Do I share? Do I care? Can I bear?
I spotted a church sign recently that read, “Stop looking back or you will run into something directly in front of you.” There is merit in letting go in order to move forward. However, experience is also a valuable teacher. I hope to balance both in this blog.
For almost 15 years, I led women’s ministry in a church I attended at the time. In 1990, I co-founded the ministry with the help of a Licensed Professional Counselor (LPC) who served on the church staff. Up until that point, the women focused on missions only and discovered they were not reaching the younger demographic. Both the LPC and I believed it was hard teaching working mothers about the needs in Africa when they felt they were drowning themselves.
We had a strategic plan. Step 1: Unite women of all ages and get them together in a social atmosphere; Step 2: Find ways to encourage the women to get real with one another; Step 3: Teach the women how to share one’s needs and bear one another’s burdens based on Galatians 6; Step 4: Gently work in ways to provide mission and outreach efforts to the women in the surrounding community; and, finally Step 5: Teach other churches how to do the same so that all neighborhoods in the community were covered.
I have to be honest with you; the majority of the women did not like the strategic plan.

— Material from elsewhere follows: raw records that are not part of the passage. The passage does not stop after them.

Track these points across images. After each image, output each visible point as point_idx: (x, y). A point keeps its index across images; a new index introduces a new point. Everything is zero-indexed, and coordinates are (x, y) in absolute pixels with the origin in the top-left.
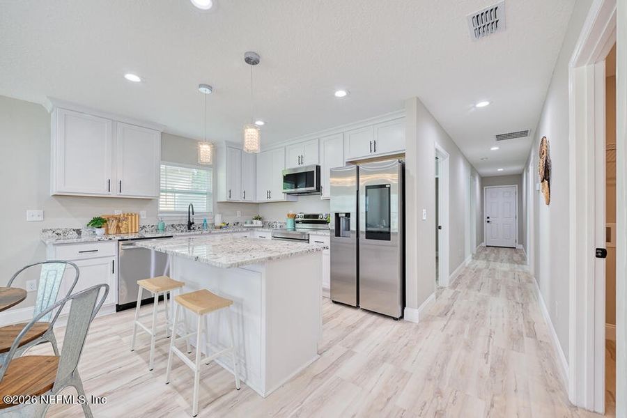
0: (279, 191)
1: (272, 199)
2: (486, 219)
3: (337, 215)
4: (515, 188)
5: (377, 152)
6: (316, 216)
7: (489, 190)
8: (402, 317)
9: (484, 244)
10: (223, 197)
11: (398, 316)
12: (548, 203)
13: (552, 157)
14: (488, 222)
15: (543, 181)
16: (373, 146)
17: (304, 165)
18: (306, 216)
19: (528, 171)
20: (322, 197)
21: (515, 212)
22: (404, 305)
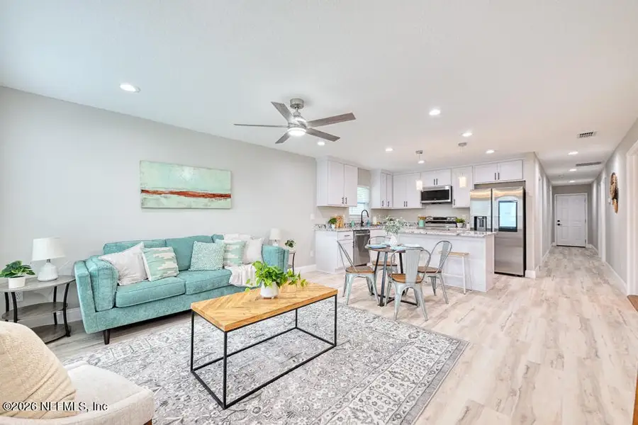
0: (416, 202)
1: (408, 207)
2: (556, 223)
3: (476, 218)
4: (585, 196)
5: (500, 179)
6: (446, 219)
7: (560, 197)
8: (524, 276)
9: (555, 244)
10: (377, 205)
11: (522, 274)
12: (617, 211)
13: (619, 187)
14: (559, 225)
15: (613, 199)
16: (498, 175)
17: (438, 184)
18: (434, 218)
19: (598, 184)
20: (454, 206)
21: (584, 216)
22: (525, 269)
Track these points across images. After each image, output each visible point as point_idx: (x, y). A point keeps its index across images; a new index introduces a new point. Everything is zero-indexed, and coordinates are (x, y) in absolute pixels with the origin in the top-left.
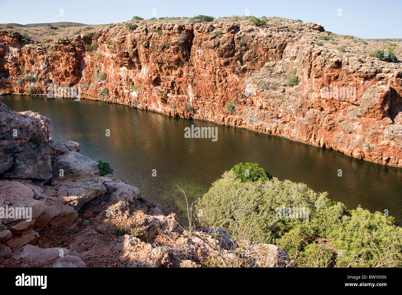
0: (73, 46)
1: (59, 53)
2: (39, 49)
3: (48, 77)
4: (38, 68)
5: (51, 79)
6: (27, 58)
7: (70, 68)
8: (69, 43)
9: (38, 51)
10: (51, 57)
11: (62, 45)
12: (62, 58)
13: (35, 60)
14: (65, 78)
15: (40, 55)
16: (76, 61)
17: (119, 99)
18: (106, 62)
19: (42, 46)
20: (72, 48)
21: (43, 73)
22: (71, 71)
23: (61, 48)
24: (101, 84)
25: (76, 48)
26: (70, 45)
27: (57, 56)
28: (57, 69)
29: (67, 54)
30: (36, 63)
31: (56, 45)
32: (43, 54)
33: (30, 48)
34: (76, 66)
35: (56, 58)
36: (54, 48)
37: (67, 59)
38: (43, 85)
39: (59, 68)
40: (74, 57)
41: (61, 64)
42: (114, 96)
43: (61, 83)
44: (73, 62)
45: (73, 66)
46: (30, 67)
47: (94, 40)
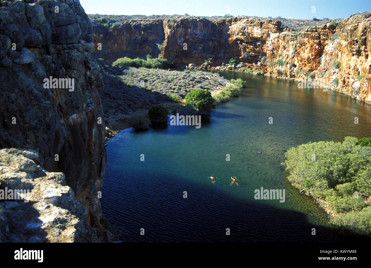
0: (318, 34)
1: (306, 39)
2: (292, 36)
3: (294, 62)
4: (288, 53)
5: (296, 64)
6: (282, 44)
7: (312, 55)
8: (316, 31)
9: (290, 37)
10: (299, 43)
11: (310, 33)
12: (308, 45)
13: (287, 46)
14: (307, 64)
15: (291, 41)
16: (318, 48)
17: (346, 88)
18: (342, 51)
19: (295, 33)
20: (317, 36)
21: (290, 58)
22: (313, 57)
23: (308, 36)
24: (334, 73)
25: (321, 36)
26: (316, 33)
27: (304, 43)
28: (302, 55)
29: (312, 42)
30: (287, 49)
31: (305, 33)
32: (293, 40)
33: (286, 35)
34: (317, 54)
35: (303, 44)
36: (303, 36)
37: (312, 46)
38: (288, 69)
39: (304, 55)
40: (318, 45)
41: (306, 51)
42: (342, 85)
43: (303, 68)
44: (316, 49)
45: (315, 53)
46: (282, 52)
47: (338, 29)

They just wanted to have fun. I was encouraged to step down from my role in order for a more social group of leaders to take it from there. I did so willingly and not begrudgingly.
On another occasion, this same women’s ministry invited me back to the church to speak at their annual tea party. Within one week, I was uninvited being told that I was “too deep” and the ladies “just really wanted to have fun” at their event. I know you must be thinking, “Uh-oh, she is bitter.” Really, I’m not. If you know me well, you know I would tell you if I was bitter over the experience. I never want to go where I am not wanted. I am well aware I have an intense style of preaching. I understood the majority of women in the group did not understand the long-range plan of starting with self and then building out into the community.
My hope was to take this particular group of women, teach them how to be authentic in their faith, follow Galatians 6, and advance to the point that we really cared about what happens in Africa. I don’t know where their women’s ministry is at this point because I am no longer affiliated with the church. I discovered many Christian women feel the same way.
A very close friend of mine shared that she does not even listen to Christian radio because the prayer requests depress her. I didn’t gasp. I understood. I like to call this the “Pollyanna Paradigm.” It is a lot more comfortable to believe the world is all good and to want to smile our way out of every circumstance. There is nothing wrong with not wanting to be saddened by problems – our own or the problems of others – it just simply is not biblical.
I am well aware that some women wear out their welcome by constantly whining. I am not suggesting we enable everyone to go around with their pouty panties showing all the time. That, too, is not biblical. I am suggesting we get real, be honest, and impact the world for Christ by showing we are capable of sharing, bearing, and caring.
Otherwise, we are going to need a whole lot of tea in order to pass the time, sisters.